Requisitos legais e de segurança

  • Sinalização temporária de obras conforme o Manual de Sinalização Temporária da IP, Tomos 2A e 2B.
  • Licença de ocupação da via pública junto do município onde decorre a intervenção.
  • Seguro de responsabilidade civil e seguro de acidentes de trabalho.
  • Formação dos operadores em montagem de sinalização temporária e trabalho junto ao tráfego.
  • Alvará de construção apenas se o objeto for empreitada. Para prestação de serviços, a exigência precisa de confirmação junto do IMPIC.

Equipamento mínimo

  • Viatura ligeira de mercadorias com depósito de água de 1.000 litros e sinalização luminosa.
  • Sistema de água purificada por osmose ou desionização, que evita marcas de calcário e dispensa detergentes.
  • Varas telescópicas com escova, para alcançar sinais elevados sem escada.
  • Kit de sinalização temporária com cones, pré-sinalização, painéis e triflash.
  • EPI de alta visibilidade para dois operadores.
  • Registo fotográfico georreferenciado antes e depois, que é o que permite faturar por sinal e provar o serviço.

Riscos e alavancas

O que pode matar o negócio

  • Mercado pequeno. 1,9 M€ por ano em todo o país deixa pouco espaço para mais do que uns quantos operadores regionais.
  • Barreira de entrada baixa. Uma carrinha e uma vara telescópica replicam a operação, o que atrai concorrência assim que o modelo se prove.
  • Serviço percebido como não essencial. É a primeira rubrica a cair quando o orçamento municipal aperta.
  • Rede da IP fechada em contratos plurianuais até ao próximo ciclo.
  • Sazonalidade. O inverno reduz os dias úteis de operação e comprime a receita anual.

O que faz o negócio funcionar

  • Enquadrar a venda na conformidade. A norma NP EN 12899-1 define classes de retrorrefletividade e a sujidade degrada o desempenho do sinal. O argumento comercial passa a ser segurança e responsabilidade do gestor da via.
  • Juntar inspeção ao serviço. Entregar inventário georreferenciado e relatório de estado transforma uma lavagem numa auditoria com valor próprio.
  • Contratos plurianuais de manutenção, que estabilizam a receita e evitam vender de novo a cada intervenção.
  • Alargar aos ativos adjacentes, com guardas de segurança, balizadores, espelhos e abrigos a multiplicar o valor por deslocação.
  • A subcontratação aos conservadores generalistas dá acesso a contratos que eles já detêm e para os quais lhes falta especialização.

Estado da evidência

Factos confirmados
14
Três votos independentes cada
Por verificar
8
Verificação cortada a meio
Refutados
3
Não usar, a fonte não suporta

O que falta apurar

  • Densidade real de sinais por quilómetro.
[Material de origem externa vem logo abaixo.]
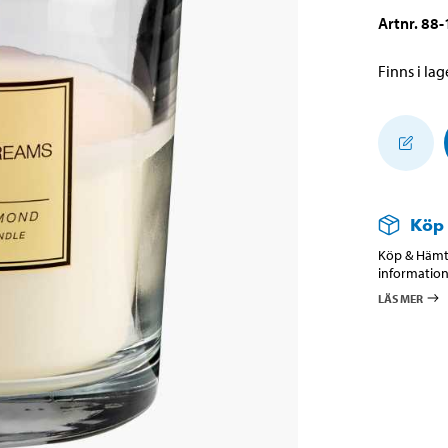
Artnr
.
88-
Finns i lage
Köp
Köp & Hämta
information
LÄS MER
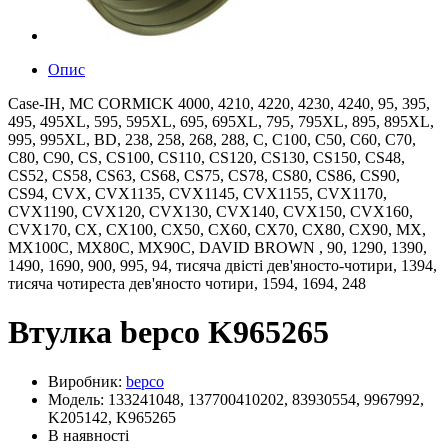
Опис
Case-IH, MC CORMICK 4000, 4210, 4220, 4230, 4240, 95, 395,
495, 495XL, 595, 595XL, 695, 695XL, 795, 795XL, 895, 895XL,
995, 995XL, BD, 238, 258, 268, 288, C, C100, C50, C60, C70,
C80, C90, CS, CS100, CS110, CS120, CS130, CS150, CS48,
CS52, CS58, CS63, CS68, CS75, CS78, CS80, CS86, CS90,
CS94, CVX, CVX1135, CVX1145, CVX1155, CVX1170,
CVX1190, CVX120, CVX130, CVX140, CVX150, CVX160,
CVX170, CX, CX100, CX50, CX60, CX70, CX80, CX90, MX,
MX100C, MX80C, MX90C, DAVID BROWN , 90, 1290, 1390,
1490, 1690, 900, 995, 94, тисяча двісті дев'яносто-чотири, 1394,
тисяча чотиреста дев'яносто чотири, 1594, 1694, 248
Втулка bepco K965265
Виробник:
bepco
Модель: 133241048, 137700410202, 83930554, 9967992,
K205142, K965265
В наявності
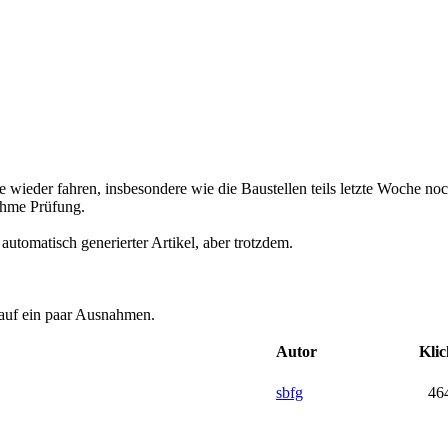
 wieder fahren, insbesondere wie die Baustellen teils letzte Woche no
ahme Prüfung.
 automatisch generierter Artikel, aber trotzdem.
s auf ein paar Ausnahmen.
Autor
Klic
sbfg
46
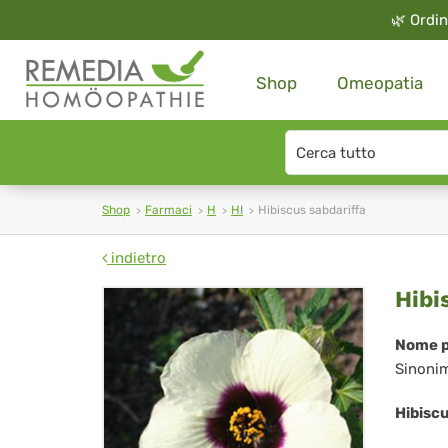
🌿
Ordin
Shop
Omeopatia
Search
type
Shop
Farmaci
H
HI
Hibiscus sabdariffa
indietro
Hib
Hibi
sab
Nome p
Sinoni
Hibiscu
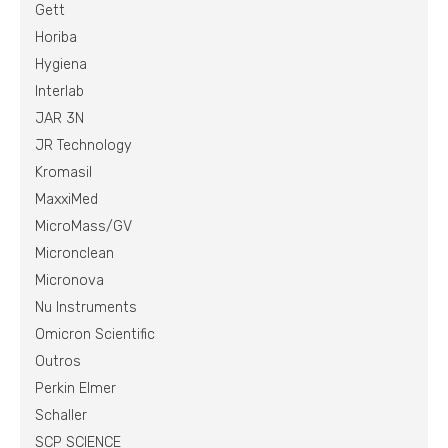
Gett
Horiba
Hygiena
Interlab
JAR 3N
JR Technology
Kromasil
MaxxiMed
MicroMass/GV
Micronclean
Micronova
Nu Instruments
Omicron Scientific
Outros
Perkin Elmer
Schaller
SCP SCIENCE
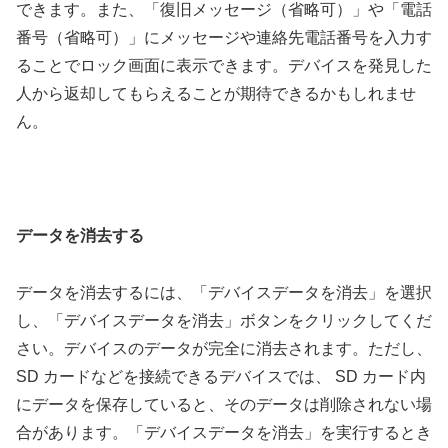
できます。また、「復旧メッセージ（省略可）」や「電話
番号（省略可）」にメッセージや連絡先電話番号を入力す
ることでロック画面に表示できます。デバイスを発見した
人から返却してもらえることが期待できるかもしれませ
ん。
データを消去する
データを消去するには、「デバイスデータを消去」を選択
し、「デバイスデータを消去」ボタンをクリックしてくだ
さい。デバイスのデータが完全に消去されます。ただし、
SD カードなどを接続できるデバイスでは、 SD カード内
にデータを保存していると、そのデータは削除されない場
合があります。「デバイスデータを消去」を実行するとき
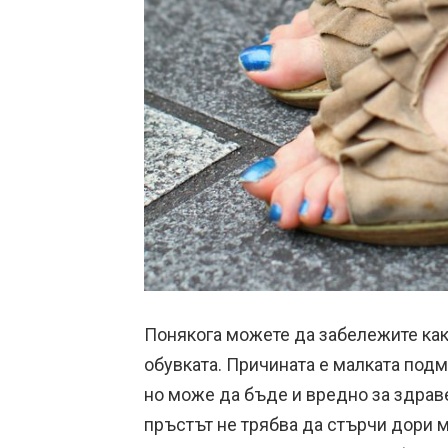
Понякога можете да забележите как 
обувката. Причината е малката подм
но може да бъде и вредно за здравет
пръстът не трябва да стърчи дори м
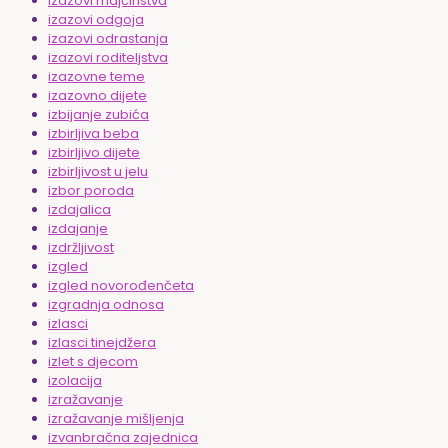
izazovi majčinstva
izazovi odgoja
izazovi odrastanja
izazovi roditeljstva
izazovne teme
izazovno dijete
izbijanje zubića
izbirljiva beba
izbirljivo dijete
izbirljivost u jelu
izbor poroda
izdajalica
izdajanje
izdržljivost
izgled
izgled novorođenčeta
izgradnja odnosa
izlasci
izlasci tinejdžera
izlet s djecom
izolacija
izražavanje
izražavanje mišljenja
izvanbračna zajednica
É o pressuposto mais pesado do modelo e um erro de duas vezes desloca o TAM na mesma proporção.
  • Preço por sinal praticado no mercado. Os 4 € vêm de inferência sobre o benchmark europeu. Só um orçamento real valida o número.
  • Extensão da rede municipal em fonte oficial, que sustenta três quartos da estimativa.
  • Pesquisa no portal BASE por objeto contratual, para saber se já existem contratos de limpeza de sinalética e a que preço foram adjudicados.
  • Confirmação das quatro empresas europeias e do equipamento, que sustentam a validação do modelo.
  • Exigência de alvará para prestação de serviços em via pública, junto do IMPIC.